Attracting prominent guests to the program

Moshell says Trinity’s proximity to New York City facilitates visits by prominent figures in the musical-theater community. Since the program’s inception, students participating in musical theater at Trinity have been afforded the opportunity to meet, perform for, and dine with such composers and lyricists as Stephen Sondheim, Stephen Schwartz, Charles Strouse, Elizabeth Swados, David Evans, and Tom Greenwald. 

“I know that these visits have been a thrill for many of our students,” Moshell says, “and for me, too.”

 

Joshua Weinstein '95 (center) in a production of Stephen Sondheim's The Frogs.

 

In 1992, the program hosted a Stephen Sondheim symposium in conjunction with a production of Pacific Overtures, with several high-profile panelists including New York Times head drama critic Frank Rich and singer-actors Elaine Stritch and Jim Walton. Another coup for the program was the first-ever performance, on any stage, of William Finn’s entire  “Falsettos” trilogy, two shows of which were running on Broadway at the time. Following tricky negotiations to obtain the trilogy’s performance rights, the show indeed went on, attracting a visit by the producers and four leads from the Broadway cast, in addition to Rich and Finn himself. 

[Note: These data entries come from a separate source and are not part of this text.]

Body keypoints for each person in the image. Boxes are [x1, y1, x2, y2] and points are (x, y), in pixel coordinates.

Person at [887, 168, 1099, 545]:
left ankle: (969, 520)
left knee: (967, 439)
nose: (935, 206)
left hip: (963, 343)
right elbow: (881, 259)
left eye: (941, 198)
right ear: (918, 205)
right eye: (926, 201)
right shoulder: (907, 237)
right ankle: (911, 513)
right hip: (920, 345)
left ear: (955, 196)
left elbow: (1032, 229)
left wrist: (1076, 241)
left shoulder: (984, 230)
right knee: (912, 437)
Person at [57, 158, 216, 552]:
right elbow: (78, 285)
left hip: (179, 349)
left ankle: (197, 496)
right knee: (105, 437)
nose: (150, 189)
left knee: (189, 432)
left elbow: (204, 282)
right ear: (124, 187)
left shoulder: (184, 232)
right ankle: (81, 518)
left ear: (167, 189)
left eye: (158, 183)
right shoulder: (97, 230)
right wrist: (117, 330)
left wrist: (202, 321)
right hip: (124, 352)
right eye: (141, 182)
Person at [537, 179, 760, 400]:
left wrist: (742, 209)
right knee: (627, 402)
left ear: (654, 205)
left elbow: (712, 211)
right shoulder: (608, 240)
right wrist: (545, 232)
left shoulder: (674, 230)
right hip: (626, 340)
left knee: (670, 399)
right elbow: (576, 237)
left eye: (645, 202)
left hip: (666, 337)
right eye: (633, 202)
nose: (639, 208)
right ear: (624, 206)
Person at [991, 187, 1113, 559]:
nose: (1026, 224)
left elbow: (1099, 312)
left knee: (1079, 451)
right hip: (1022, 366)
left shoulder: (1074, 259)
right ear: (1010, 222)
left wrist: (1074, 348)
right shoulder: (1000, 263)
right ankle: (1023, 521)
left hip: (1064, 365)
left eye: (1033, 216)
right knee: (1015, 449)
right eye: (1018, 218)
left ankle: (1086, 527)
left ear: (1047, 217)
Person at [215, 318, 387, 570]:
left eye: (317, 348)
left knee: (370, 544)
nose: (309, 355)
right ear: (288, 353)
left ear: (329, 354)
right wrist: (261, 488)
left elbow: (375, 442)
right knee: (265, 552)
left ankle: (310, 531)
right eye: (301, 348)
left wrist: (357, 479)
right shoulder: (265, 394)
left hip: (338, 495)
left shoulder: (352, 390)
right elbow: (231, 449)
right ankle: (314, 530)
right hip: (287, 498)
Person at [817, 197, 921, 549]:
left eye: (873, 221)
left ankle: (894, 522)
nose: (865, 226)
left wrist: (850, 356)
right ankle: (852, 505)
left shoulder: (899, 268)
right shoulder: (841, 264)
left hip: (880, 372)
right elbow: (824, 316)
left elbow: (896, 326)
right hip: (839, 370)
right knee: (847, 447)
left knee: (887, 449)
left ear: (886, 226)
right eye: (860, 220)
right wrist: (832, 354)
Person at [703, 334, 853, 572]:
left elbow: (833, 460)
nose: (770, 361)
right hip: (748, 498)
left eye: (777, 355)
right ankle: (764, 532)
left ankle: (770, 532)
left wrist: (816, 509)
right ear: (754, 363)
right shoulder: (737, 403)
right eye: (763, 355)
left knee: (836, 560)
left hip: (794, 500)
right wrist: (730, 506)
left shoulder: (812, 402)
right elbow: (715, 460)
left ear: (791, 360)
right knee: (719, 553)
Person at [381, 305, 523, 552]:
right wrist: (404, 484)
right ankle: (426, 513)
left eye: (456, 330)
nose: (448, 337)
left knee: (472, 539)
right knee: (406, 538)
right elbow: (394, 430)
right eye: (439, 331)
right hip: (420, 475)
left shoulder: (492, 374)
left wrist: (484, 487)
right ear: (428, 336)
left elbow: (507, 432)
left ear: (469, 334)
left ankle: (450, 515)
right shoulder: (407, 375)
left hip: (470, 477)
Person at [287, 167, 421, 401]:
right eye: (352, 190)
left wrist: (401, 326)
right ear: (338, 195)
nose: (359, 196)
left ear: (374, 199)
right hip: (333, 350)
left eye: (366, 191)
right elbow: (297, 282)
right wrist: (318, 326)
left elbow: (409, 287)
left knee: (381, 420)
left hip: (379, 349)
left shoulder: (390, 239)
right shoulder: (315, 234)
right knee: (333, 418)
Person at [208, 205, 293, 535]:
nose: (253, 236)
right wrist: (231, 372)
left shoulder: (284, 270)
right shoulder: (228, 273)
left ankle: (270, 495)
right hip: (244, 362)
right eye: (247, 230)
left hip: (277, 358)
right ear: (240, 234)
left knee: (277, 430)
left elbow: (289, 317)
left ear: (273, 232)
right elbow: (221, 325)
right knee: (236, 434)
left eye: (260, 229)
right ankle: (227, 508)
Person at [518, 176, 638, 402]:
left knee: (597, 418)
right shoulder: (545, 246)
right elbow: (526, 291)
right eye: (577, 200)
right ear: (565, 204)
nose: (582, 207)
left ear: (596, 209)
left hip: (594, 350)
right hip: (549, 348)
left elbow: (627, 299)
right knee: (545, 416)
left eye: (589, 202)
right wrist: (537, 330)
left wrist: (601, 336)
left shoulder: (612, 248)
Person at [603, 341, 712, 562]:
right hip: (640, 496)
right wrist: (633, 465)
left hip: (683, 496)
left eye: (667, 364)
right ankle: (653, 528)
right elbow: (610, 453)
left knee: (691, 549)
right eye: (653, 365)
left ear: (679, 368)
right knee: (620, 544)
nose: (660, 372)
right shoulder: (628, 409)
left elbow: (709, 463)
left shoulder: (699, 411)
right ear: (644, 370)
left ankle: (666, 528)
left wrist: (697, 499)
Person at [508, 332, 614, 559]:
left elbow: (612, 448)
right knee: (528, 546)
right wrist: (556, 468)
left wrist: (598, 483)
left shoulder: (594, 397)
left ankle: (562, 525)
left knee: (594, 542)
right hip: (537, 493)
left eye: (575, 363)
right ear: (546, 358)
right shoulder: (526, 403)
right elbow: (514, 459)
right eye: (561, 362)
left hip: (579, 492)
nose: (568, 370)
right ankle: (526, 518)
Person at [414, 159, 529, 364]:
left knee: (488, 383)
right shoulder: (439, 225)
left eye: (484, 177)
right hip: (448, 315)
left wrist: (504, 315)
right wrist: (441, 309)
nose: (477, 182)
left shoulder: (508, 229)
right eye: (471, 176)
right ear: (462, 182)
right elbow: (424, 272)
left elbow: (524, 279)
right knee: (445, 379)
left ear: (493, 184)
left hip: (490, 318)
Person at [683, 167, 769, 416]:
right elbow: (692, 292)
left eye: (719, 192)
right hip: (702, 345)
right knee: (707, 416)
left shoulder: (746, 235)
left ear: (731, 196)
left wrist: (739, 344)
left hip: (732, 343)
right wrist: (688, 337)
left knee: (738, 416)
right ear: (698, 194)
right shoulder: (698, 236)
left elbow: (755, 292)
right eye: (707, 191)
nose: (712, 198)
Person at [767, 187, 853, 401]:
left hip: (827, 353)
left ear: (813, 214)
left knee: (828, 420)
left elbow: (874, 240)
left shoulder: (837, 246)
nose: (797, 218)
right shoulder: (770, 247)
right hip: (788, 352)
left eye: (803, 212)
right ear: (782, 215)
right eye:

Students who wish to bring their musical-theater experience into the classroom may enroll either in topical course offerings in the music department such as The Birth of Modernism and The Contemporary Musical Theater, related courses in music theory, or voice lessons. Moshell notes that a variety of courses in acting, directing, and movement may be taken through the department of theater and dance.

Despite the countless opportunities available to students who become involved in musical theater at Trinity, Moshell reiterates that participation is the key to the program’s success.

“The most outstanding of the [student] opportunities is simply to have many yearly chances to participate in the absolute very best combination of intellectual and recreational activity that exists: musical theater,” he says.